TASK ITEM:
Begin at the line below that has "pinky pip: (750, 381)" and stop after the line that has "thumb mcp: (897, 922)". Please restate only those lines, word for word.

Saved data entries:
[Start of section]
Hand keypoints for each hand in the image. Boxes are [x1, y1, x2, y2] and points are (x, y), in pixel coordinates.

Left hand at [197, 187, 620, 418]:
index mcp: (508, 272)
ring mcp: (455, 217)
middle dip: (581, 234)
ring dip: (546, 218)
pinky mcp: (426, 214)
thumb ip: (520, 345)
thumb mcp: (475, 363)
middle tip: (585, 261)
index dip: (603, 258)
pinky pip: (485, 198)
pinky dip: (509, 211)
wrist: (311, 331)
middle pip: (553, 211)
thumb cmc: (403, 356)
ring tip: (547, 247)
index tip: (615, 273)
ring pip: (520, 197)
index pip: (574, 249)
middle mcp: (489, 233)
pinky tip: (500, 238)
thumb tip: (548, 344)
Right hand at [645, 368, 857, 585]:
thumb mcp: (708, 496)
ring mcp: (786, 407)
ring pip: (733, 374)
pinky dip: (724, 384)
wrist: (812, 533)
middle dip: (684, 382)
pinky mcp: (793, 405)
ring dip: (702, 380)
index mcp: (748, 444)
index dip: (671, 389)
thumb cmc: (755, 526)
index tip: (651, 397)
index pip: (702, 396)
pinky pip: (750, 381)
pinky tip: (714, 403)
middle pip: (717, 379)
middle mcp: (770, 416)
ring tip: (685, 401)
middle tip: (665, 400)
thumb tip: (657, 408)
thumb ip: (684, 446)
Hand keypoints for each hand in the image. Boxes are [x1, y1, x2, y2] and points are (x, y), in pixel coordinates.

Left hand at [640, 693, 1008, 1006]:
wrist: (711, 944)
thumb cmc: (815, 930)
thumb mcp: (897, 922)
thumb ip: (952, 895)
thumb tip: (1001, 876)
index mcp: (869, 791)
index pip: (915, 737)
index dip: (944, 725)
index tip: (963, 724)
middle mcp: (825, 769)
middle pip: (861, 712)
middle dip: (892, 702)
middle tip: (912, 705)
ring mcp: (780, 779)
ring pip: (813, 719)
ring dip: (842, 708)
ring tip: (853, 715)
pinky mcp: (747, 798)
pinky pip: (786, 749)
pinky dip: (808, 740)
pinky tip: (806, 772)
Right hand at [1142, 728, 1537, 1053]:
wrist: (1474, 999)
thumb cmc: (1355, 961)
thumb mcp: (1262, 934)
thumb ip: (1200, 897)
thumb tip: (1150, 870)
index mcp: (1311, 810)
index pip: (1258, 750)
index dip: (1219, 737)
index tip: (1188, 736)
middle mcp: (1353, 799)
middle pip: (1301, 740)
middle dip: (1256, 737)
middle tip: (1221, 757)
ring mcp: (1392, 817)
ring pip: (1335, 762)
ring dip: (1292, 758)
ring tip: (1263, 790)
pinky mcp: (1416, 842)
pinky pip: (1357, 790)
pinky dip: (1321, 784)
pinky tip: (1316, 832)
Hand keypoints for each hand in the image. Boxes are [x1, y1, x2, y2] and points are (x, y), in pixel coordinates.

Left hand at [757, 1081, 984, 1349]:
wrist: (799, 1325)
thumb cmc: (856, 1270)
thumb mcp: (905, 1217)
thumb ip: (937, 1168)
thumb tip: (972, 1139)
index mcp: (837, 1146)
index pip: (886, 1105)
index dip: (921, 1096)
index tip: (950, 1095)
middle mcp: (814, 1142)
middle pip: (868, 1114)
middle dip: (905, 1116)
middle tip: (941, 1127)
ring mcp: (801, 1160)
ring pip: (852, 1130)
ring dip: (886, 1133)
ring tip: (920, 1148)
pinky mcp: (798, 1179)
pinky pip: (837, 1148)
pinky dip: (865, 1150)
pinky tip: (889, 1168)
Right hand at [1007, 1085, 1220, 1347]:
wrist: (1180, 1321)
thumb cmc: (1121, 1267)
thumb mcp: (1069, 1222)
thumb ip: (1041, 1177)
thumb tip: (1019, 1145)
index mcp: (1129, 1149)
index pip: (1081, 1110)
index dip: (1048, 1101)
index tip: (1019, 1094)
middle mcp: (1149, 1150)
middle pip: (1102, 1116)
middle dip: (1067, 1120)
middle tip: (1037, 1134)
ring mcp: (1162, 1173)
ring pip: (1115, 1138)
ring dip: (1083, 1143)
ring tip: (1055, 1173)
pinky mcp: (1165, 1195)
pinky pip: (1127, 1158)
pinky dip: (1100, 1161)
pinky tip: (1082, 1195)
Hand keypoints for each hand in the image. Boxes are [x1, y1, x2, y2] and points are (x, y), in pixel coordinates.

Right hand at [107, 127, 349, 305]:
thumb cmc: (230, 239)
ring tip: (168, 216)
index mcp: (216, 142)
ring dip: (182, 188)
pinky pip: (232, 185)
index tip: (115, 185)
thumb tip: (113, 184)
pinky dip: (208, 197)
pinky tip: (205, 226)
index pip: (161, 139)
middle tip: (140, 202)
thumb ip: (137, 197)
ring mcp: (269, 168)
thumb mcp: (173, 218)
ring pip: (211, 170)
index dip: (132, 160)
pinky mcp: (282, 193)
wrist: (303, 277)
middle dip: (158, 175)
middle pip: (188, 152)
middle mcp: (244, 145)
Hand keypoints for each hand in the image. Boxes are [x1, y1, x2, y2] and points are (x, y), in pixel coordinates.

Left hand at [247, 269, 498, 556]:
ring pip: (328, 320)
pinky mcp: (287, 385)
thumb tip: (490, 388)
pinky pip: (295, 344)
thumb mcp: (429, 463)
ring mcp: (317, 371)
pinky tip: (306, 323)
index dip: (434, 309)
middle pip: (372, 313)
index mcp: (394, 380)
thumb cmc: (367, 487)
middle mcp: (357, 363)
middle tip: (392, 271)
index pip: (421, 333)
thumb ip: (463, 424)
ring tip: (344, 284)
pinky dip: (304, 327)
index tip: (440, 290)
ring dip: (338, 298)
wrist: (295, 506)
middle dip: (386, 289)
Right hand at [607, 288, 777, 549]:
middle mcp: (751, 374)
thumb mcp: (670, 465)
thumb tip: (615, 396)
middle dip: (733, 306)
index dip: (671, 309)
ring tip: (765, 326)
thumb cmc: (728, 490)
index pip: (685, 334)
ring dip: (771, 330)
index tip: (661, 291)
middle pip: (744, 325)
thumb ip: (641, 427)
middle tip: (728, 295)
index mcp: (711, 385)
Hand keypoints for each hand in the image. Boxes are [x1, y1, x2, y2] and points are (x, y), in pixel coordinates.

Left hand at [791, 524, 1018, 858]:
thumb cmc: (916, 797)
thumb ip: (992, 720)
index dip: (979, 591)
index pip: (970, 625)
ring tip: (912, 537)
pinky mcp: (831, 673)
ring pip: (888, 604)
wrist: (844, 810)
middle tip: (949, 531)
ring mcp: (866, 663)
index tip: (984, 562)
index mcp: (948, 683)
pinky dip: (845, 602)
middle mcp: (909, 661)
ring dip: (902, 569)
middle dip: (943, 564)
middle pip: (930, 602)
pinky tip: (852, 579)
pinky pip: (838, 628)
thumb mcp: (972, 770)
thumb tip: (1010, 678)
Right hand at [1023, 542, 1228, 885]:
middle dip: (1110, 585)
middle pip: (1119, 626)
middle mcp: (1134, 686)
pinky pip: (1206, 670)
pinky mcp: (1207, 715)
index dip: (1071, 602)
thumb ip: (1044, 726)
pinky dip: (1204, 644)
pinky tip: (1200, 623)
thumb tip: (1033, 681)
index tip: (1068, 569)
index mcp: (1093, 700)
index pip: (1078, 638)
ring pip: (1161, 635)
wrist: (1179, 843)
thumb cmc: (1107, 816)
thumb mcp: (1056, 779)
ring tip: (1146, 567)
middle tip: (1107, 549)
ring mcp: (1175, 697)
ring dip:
[End of section]
ANSWER BOX:
pinky pip: (750, 381)
pinky tip: (714, 403)
middle pip: (717, 379)
middle mcp: (770, 416)
ring tip: (685, 401)
middle tip: (665, 400)
thumb tip: (657, 408)
thumb ip: (684, 446)
Hand keypoints for each hand in the image. Boxes are [x1, y1, x2, y2] and points are (x, y), in pixel coordinates.

Left hand at [640, 693, 1008, 1006]:
wrist: (711, 944)
thumb cmc: (815, 930)
thumb mcp: (897, 922)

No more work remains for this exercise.